Öredev 2011–My Summary of Day 1

Today, Wednesday, was day 1 for me at Öredev (there were two tutorial days on Monday and Tuesday which I did not attend). It’s been really great so far, so thank you Active Solution for sending me. I have taken tons of notes so hopefully I can squeeze all of those into an interesting summary. It started with a fun keynote from Alexis Ohanian, a co-founder of Reddit, about starting a company and delighting your customers. And ended with a thought provoking keynote by Neal Ford from Thoughtworks entitled the Abstraction Distraction. Very relevant for all programmers, as we work daily with abstractions and most (or all) of them leak. I absolutely loved his onion skin api concept. He used Active Record in Ruby on Rails and Git as examples, the idea being that you can used Active Record at the highest level for 80% of all cases but for the other 20% it leaks the layer underneath in a good way so that it is easy to dive directly into writing SQL if needed.

All the sessions were good but I think my favourite session was Christian Johansen’s session on Test-driven Javascript (see review below).

So here is my summary in chronological order of all the sessions I attended.

C# 5: Async 101

Jon Skeet investigated the new async feature keywords coming in .NET 5. He did this by using following the spec for .NET 5 and implementing it himself using .NET 4. Impressively geeky. Check out his blog series describing his EduAsync project. Jon is very English in a Black Adder/Monty Python fashion which when combined with the geekiness of deep-diving into how the C# compiler works, made for a strange and interesting session.


Yehuda Katz, a core committer on the jQuery, Ruby on Rails and SproutCore projects, gave an introduction on just SproutCore. SproutCore is a Javascript MVC framework and a competitor to projects such as Backbone and KnockOut.js. Yehuda was pretty low-key and took the programming approach to showing off SproutCore. He had a really cool slide deck build with SproutCore which had an inbuilt console for live coding of SproutCore examples. And this, more than what he said, really showcased SproutCore. It builds on bindings to SproutCore objects or raw Javascript objects which make it really easy to make views update automatically. I could definitely see the benefits and will probably be using this or one of the other similar projects in the near future.

Resty Galore

I follow Sebastien Lambla (@serialseb ) on Twitter and chose to go this session because I was intrigued by this quote “Now, time to take pictures of that unicorn…” at 3 o’clock at night. I felt I couldn’t miss REST combined with unicorns and it was even better than I imagined.
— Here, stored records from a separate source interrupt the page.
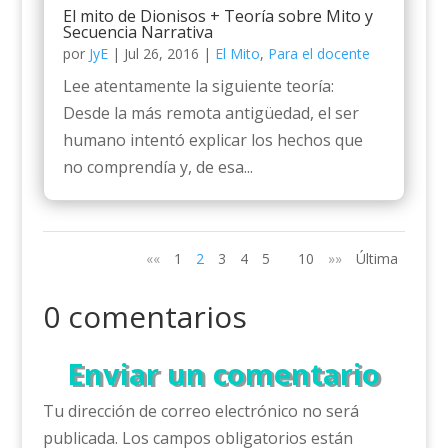
El mito de Dionisos + Teoría sobre Mito y
Secuencia Narrativa
por
JyE
|
Jul 26, 2016
|
El Mito
,
Para el docente
Lee atentamente la siguiente teoría:
Desde la más remota antigüedad, el ser
humano intentó explicar los hechos que
no comprendía y, de esa...
««
1
2
3
4
5
10
»»
Última
0 comentarios
Enviar un comentario
Tu dirección de correo electrónico no será
publicada.
Los campos obligatorios están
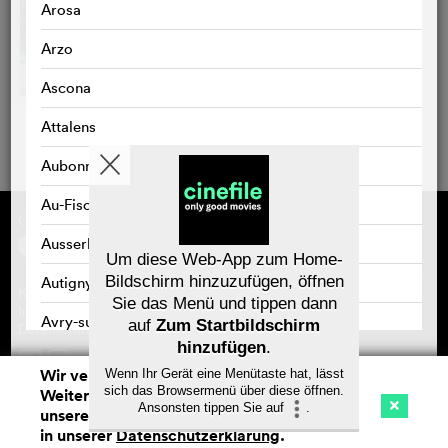
Arosa
Arzo
Ascona
Attalens
Aubonne
Au-Fischingen
Gefördert von
Über cinefile
Registrieren/abonnieren
Ausserbinn
Newsletter
Um diese Web-App zum Home-
Häufig gestellte Fragen (FAQ)
Bildschirm hinzuzufügen, öffnen
Autigny
Kontakt
Sie das Menü und tippen dann
Gutscheine
Impressum
Avry-sur-Matran
auf
Zum Startbildschirm
Datenschutz
hinzufügen
.
Baar
Wir verwenden Cookies. Mit dem
Wenn Ihr Gerät eine Menütaste hat, lässt
Speichern
sich das Browsermenü über diese öffnen.
Weitersurfen auf cinefile.ch stimmen Sie
Bad Zurzach
Ansonsten tippen Sie auf
.
unserer Cookie-Nutzung zu. Mehr Infos
Kino
Streaming
Watchlist (
0
)
in unserer
Datenschutzerklärung
.
Baden
Na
Sebastien used a secret agent unicorn named Resty Galore to illustrate links and forms in REST. Resty Galore had a mission to get to Malmö from Paris implemented as a series of http requests and responses. The first implementation was very procedural and rigid so Sebastien proceeded to introduce links and forms to reduce coupling in the workflow. At the beginning of the session I was wondering how would I ever apply this in my real life projects but by the end I had a few ideas about where I could use it. Any project with a lot of jQuery ajax calls and callbacks could potentially reap benefits of this approach. Intriguing is the right word here. More investigation required on my part.

Building mobile web apps using ASP.NET MVC 4, HTML 5 and jQuery Mobile

Phil Haack from the ASP.NET MVC team at Microsoft presented on the new mobile features coming in ASP.NET MVC 4. He started with Adaptive Rendering of current web pages so that they look better on mobile devices. MVC 4 will have a new default template which by using CSS 3 will change the layout automatically when the viewing device’s screen  is narrower than 850 pixels. Next up was a new DisplayMode features with which you can create pages specifically for a mobile device i.e. Iphone or Android. Phil then showed some jQuery Mobile stuff which is very interesting and feels like it will be how I get started with mobile development. And then lastly he showed off some of the new HTML 5 offline capabilities of jQuery Mobile. See this website here, connect once and then go offline to test it yourself!

Test Driving Javascript

Christian Johansen from Gitorious showed off some mad Javascript skills at this session. The programmer in me was very impressed. He built a jQuery plugin for autocomplete of a search for film database using TDD. Using js-test-driver, a unit testing framework, and sinon, a mocking framework, Christian used a fine-grained Test Driven approach to coding the plugin. He started with one large functional test that failed and then wrote around 10 unit tests to drive the design. And the revelation was that the process was exactly the same as using TDD in any other language. He used constructor injection to get rid of a jQuery ajax dependency in a class and he used sinon to stub out the ajax calls and to stub out the timing issues. I will be buying his new Test-Driven Javascript Development book. js-test-driver works well with Continuous Integration servers so no excuses; it’s time for me to TDD my Javascript as well.


The last session of the day was about Node with Felix Geisendörfer, one of the core committers. It was a nice little introduction to Node where Felix showed off the various killer features of Node; Websockets, proxying data streams and parallelizing I/O and more. It has just been ported to Windows and the integration with IIS has begun so I will probably be using this sometime in the future. But not this year, so this is one technology that I’ll look at again when it is a bit more established on the Windows platform.